Description of the task:
Quote word for word the lines beginning with the one that contains "need water meter" and continuing through the one that contains "report: ft³ 1419.50", and nothing else.

Provided entries:
___

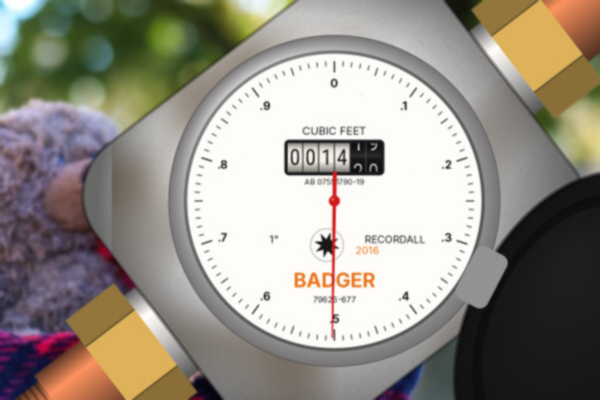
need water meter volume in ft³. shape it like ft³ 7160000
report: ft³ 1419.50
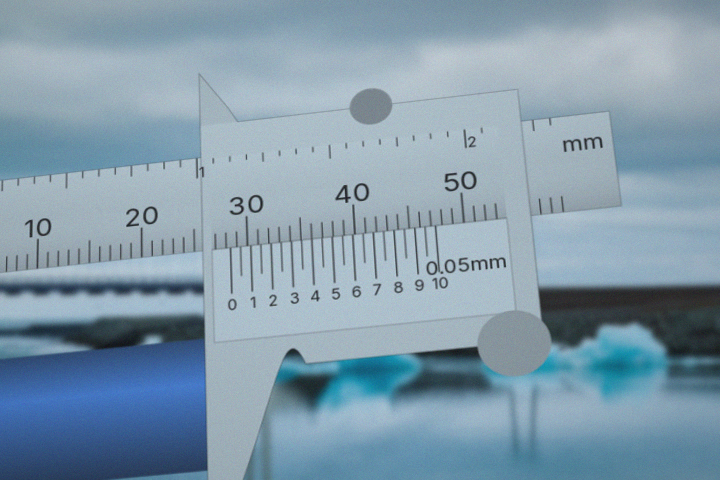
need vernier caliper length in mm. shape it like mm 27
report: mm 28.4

___

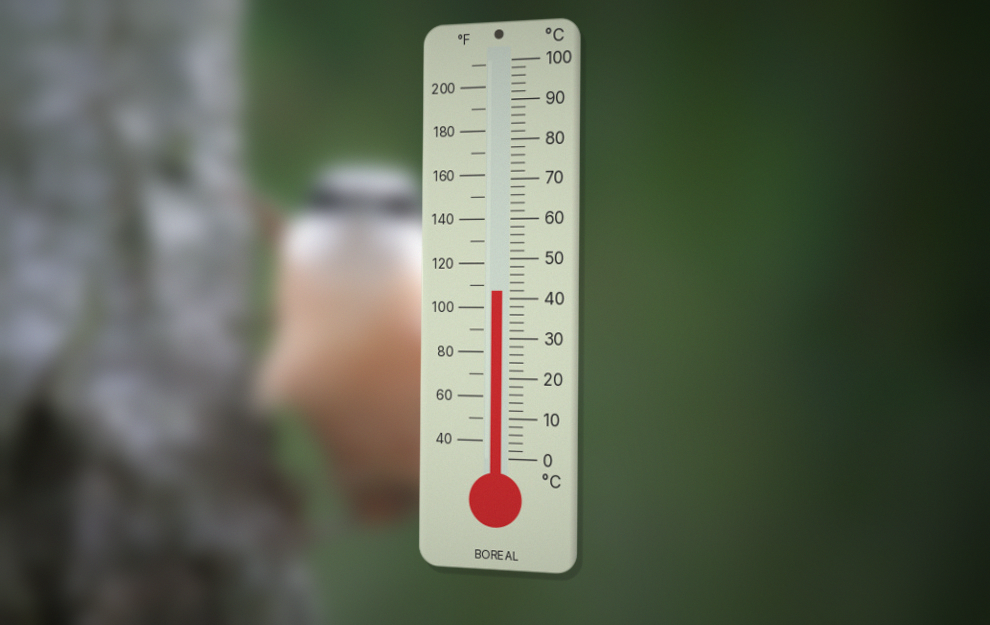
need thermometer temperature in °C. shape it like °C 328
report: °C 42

___

Expected answer:
need water meter volume in ft³. shape it like ft³ 7160000
report: ft³ 1419.50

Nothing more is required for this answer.